### What is needed
Your answer should repeat every record verbatim.

### Records provided

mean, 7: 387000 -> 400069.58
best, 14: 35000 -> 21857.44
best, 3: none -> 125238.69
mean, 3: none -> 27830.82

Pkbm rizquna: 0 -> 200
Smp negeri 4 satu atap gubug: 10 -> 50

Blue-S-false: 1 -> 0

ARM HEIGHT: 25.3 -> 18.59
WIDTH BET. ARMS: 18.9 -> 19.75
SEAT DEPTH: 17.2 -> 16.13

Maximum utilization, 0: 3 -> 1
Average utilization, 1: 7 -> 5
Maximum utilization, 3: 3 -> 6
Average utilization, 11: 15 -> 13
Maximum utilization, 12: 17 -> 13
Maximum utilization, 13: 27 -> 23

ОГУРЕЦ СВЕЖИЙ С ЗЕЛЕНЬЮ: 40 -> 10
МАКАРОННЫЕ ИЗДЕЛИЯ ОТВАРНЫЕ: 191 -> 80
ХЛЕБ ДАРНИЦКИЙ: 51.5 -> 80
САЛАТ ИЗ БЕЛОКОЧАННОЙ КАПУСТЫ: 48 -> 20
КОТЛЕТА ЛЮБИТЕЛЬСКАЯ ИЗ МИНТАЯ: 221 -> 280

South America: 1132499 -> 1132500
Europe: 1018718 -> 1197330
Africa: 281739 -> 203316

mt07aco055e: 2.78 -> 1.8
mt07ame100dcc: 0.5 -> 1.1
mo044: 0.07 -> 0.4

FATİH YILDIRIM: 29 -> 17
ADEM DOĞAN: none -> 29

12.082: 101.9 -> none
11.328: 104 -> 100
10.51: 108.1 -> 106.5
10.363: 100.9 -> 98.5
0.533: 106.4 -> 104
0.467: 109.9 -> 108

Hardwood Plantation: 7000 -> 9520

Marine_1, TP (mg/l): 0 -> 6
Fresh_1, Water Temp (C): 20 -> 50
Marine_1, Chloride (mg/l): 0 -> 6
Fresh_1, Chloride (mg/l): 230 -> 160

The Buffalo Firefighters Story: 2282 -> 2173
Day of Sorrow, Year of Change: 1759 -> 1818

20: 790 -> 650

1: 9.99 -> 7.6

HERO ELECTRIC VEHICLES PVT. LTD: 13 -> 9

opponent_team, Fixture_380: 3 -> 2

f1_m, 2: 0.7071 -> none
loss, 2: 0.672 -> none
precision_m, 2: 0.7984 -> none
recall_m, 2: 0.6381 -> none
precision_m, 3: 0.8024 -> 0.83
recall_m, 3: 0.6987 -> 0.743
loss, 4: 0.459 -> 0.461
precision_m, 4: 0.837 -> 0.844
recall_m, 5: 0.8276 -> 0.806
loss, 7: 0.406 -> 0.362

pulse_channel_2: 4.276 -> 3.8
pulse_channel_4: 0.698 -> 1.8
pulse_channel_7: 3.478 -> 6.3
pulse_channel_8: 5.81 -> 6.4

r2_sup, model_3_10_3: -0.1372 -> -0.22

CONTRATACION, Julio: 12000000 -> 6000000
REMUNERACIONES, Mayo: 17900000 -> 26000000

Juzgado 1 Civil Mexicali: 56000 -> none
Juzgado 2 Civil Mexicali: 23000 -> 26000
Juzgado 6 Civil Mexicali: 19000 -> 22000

### Response for this exercise
mean, 7: 387000 -> 400069.58
best, 14: 35000 -> 21857.44
best, 3: none -> 125238.69
mean, 3: none -> 27830.82

Pkbm rizquna: 0 -> 200
Smp negeri 4 satu atap gubug: 10 -> 50

Blue-S-false: 1 -> 0

ARM HEIGHT: 25.3 -> 18.59
WIDTH BET. ARMS: 18.9 -> 19.75
SEAT DEPTH: 17.2 -> 16.13

Maximum utilization, 0: 3 -> 1
Average utilization, 1: 7 -> 5
Maximum utilization, 3: 3 -> 6
Average utilization, 11: 15 -> 13
Maximum utilization, 12: 17 -> 13
Maximum utilization, 13: 27 -> 23

ОГУРЕЦ СВЕЖИЙ С ЗЕЛЕНЬЮ: 40 -> 10
МАКАРОННЫЕ ИЗДЕЛИЯ ОТВАРНЫЕ: 191 -> 80
ХЛЕБ ДАРНИЦКИЙ: 51.5 -> 80
САЛАТ ИЗ БЕЛОКОЧАННОЙ КАПУСТЫ: 48 -> 20
КОТЛЕТА ЛЮБИТЕЛЬСКАЯ ИЗ МИНТАЯ: 221 -> 280

South America: 1132499 -> 1132500
Europe: 1018718 -> 1197330
Africa: 281739 -> 203316

mt07aco055e: 2.78 -> 1.8
mt07ame100dcc: 0.5 -> 1.1
mo044: 0.07 -> 0.4

FATİH YILDIRIM: 29 -> 17
ADEM DOĞAN: none -> 29

12.082: 101.9 -> none
11.328: 104 -> 100
10.51: 108.1 -> 106.5
10.363: 100.9 -> 98.5
0.533: 106.4 -> 104
0.467: 109.9 -> 108

Hardwood Plantation: 7000 -> 9520

Marine_1, TP (mg/l): 0 -> 6
Fresh_1, Water Temp (C): 20 -> 50
Marine_1, Chloride (mg/l): 0 -> 6
Fresh_1, Chloride (mg/l): 230 -> 160

The Buffalo Firefighters Story: 2282 -> 2173
Day of Sorrow, Year of Change: 1759 -> 1818

20: 790 -> 650

1: 9.99 -> 7.6

HERO ELECTRIC VEHICLES PVT. LTD: 13 -> 9

opponent_team, Fixture_380: 3 -> 2

f1_m, 2: 0.7071 -> none
loss, 2: 0.672 -> none
precision_m, 2: 0.7984 -> none
recall_m, 2: 0.6381 -> none
precision_m, 3: 0.8024 -> 0.83
recall_m, 3: 0.6987 -> 0.743
loss, 4: 0.459 -> 0.461
precision_m, 4: 0.837 -> 0.844
recall_m, 5: 0.8276 -> 0.806
loss, 7: 0.406 -> 0.362

pulse_channel_2: 4.276 -> 3.8
pulse_channel_4: 0.698 -> 1.8
pulse_channel_7: 3.478 -> 6.3
pulse_channel_8: 5.81 -> 6.4

r2_sup, model_3_10_3: -0.1372 -> -0.22

CONTRATACION, Julio: 12000000 -> 6000000
REMUNERACIONES, Mayo: 17900000 -> 26000000

Juzgado 1 Civil Mexicali: 56000 -> none
Juzgado 2 Civil Mexicali: 23000 -> 26000
Juzgado 6 Civil Mexicali: 19000 -> 22000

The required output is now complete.